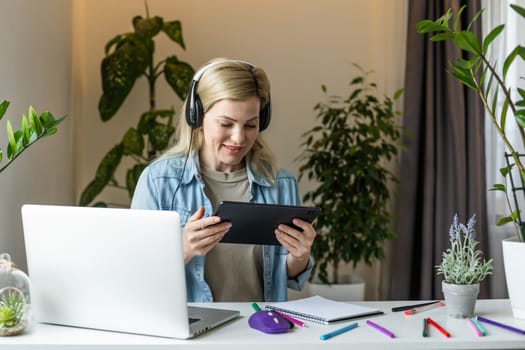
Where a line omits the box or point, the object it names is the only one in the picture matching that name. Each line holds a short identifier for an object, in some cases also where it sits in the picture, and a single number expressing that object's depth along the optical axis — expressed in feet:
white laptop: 4.29
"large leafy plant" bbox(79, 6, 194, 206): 10.14
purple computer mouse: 4.47
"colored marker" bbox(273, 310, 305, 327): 4.72
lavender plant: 4.96
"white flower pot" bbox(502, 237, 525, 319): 4.98
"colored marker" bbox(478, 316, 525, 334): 4.66
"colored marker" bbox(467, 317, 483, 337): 4.53
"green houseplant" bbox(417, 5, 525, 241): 4.79
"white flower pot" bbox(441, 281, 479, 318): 4.96
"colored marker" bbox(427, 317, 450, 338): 4.48
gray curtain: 10.11
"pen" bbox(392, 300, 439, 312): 5.25
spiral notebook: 4.85
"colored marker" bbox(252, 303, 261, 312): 5.13
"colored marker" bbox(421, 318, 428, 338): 4.45
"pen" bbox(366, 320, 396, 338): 4.47
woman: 6.22
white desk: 4.22
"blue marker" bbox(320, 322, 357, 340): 4.38
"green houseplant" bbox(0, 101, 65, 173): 5.48
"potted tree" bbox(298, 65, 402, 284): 10.26
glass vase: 4.34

○ ○ ○ ○ ○

▶ What the task requires:
Return, word for word, the lines from the one containing "479, 318): 4.96" through the end of the data above, both ends included, and nothing else.

▶ Written response:
"white flower pot" bbox(441, 281, 479, 318): 4.96
"colored marker" bbox(427, 317, 450, 338): 4.48
gray curtain: 10.11
"pen" bbox(392, 300, 439, 312): 5.25
spiral notebook: 4.85
"colored marker" bbox(252, 303, 261, 312): 5.13
"colored marker" bbox(421, 318, 428, 338): 4.45
"pen" bbox(366, 320, 396, 338): 4.47
woman: 6.22
white desk: 4.22
"blue marker" bbox(320, 322, 357, 340): 4.38
"green houseplant" bbox(0, 101, 65, 173): 5.48
"potted tree" bbox(298, 65, 402, 284): 10.26
glass vase: 4.34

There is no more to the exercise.